Lentz v. State, 169 Ark. 31 (1925)

June 15, 1925 · Arkansas Supreme Court
169 Ark. 31

Lentz v. State.

Opinion delivered June 15, 1925.

1. Criminal law — character evidence. — The prosecution may not resort to proof -of accused’s bad character as a circumstance from which to infer guilt, since, if such testimony should be admitted, the accused might be overwhelmed by prejudice, instead of being tried upon evidence affirmatively showing his guilt of the specific offense with which he is charged.

2. Criminal law — evidence as to reputation. — The general good character of the defendant in a criminal case is always admissible with regard to the particular trait involved in the charge against him, but the State is not privileged to offer character evidence except by way of rebuttal.

Appeal from Van Burén Circuit Court; J. M. SMnn, Judge;

reversed.

J. F. Koone 'and J. F. Henley, for appellant.

H. W. Applegate, Attorney General, ,and John L. Carter, Assistant, for appellee.

Wood, J.

This is an appeal from a judgment sentencing the appellant to two years’ imprisonment in the State penitentiary on a verdict finding him guilty of voluntary manslaughter in the killing of Herbert Rhoades. The testimony of the witnesses for the State tended to support the verdict. The testimony of witnesses for the defendant tended to prove that Rhoades was the aggressor and that appellant cut and killed Rhoades in self-defense.

*32Over the objection of appellant, several witnesses for the State were permitted to testify that they were acquainted with the general reputation of the appellant in the community where he resided; that his reputation for being a quarrelsome, troublesome, fractious and overbearing man was bad. The appellant had not then called, and did not thereafter call, any witnesses to testify that his reputation was not that of a quarrelsome, troublesome, fractious and over-bearing man.

The appellant contends that the ruling of the court in admitting the testimony of these witnesses is error for which the judgment should be reversed and the cause remanded for new trial. The appellant is correct in his contention. It is the well-settled doctrine of this court that the prosecution cannot resort to the accused’s bad character as a circumstance from which to infer guilt; the reason being that, “if such testimony should be admitted, the defendant might be overwhelmed by prejudice, instead of being tried upon evidence affirmatively showing his guilt of the specific offense with which he is charged.'” Ware v. State, 91 Ark. 555; Younger v. State, 100 Ark. 320; Suffield v. State, 120 Ark. 458. This doctrine is not in conflict with the rule also announced long ago in this State, and never since departed from, that “a person upon trial for a crime charged against him has a right to offer in his defense testimony of his good character. This is, and ought to be the general rule. One limitation, however, is laid down by the authorities, namely,' that in such case the character sought to be proved must not be general, but .such as would make it unlikely that the defendant would be guilty of the .particular crime with which he is charged.” In other words, the general good character of the defendant is always admissible on' behalf of the defendant with regard to the particular trait involved in the nature of the charge where the defendant desires to make such proof. Key v. State, 28 Ark. 155-164; Edmunds v. State, 34 Ark. 720-742; Whitley v. State, 114 Ark. 243-251; Seaton v. State, 151 Ark. 240-244.

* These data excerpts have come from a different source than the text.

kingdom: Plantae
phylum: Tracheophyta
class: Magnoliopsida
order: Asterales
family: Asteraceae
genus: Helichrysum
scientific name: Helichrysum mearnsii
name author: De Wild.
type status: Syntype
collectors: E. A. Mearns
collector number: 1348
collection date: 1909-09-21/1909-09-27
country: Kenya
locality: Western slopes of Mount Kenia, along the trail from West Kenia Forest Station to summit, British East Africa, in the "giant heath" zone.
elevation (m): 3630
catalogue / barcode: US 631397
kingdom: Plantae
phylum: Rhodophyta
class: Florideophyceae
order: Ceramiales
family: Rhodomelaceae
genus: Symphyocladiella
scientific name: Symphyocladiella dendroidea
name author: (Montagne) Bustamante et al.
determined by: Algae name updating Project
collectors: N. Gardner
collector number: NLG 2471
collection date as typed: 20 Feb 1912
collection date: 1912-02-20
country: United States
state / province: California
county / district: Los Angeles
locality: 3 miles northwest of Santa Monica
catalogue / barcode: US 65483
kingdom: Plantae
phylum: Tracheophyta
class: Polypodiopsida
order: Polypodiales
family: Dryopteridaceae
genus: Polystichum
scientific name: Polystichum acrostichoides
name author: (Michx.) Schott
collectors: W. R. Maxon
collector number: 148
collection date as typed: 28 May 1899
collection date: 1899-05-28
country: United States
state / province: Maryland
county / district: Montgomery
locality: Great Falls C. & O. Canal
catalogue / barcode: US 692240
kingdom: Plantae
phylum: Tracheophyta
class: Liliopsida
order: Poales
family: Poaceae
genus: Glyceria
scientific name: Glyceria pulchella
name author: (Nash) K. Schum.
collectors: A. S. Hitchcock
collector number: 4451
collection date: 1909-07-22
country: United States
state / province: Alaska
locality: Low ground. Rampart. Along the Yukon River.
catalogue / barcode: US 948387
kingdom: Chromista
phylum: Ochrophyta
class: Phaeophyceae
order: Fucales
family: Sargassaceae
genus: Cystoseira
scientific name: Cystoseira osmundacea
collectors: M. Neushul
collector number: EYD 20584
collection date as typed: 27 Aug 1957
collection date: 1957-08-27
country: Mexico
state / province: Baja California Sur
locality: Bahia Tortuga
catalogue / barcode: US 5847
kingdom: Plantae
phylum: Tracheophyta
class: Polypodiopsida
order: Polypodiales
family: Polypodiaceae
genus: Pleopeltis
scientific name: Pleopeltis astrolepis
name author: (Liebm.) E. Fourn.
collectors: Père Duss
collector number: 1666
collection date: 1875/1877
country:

*33To be sure, if the defendant has adduced evidence of his general reputation as to his good character concerning a particular trait or disposition, then the State, by way of rebuttal, may offer evidence as to the general reputation of the defendant’s bad character concerning the particular trait or disposition involved in the charge against the accused. But the State is not privileged to offer such evidence except by way of rebuttal. See Ware v. State, supra; Younger v. State, supra; Suffield v. State, supra; Uinderhill on Evidence, § 137; 2 Rice on Evidence (Civil) § 508.

For the error indicated the judgment is reversed, and the cause will be remanded for a new trial.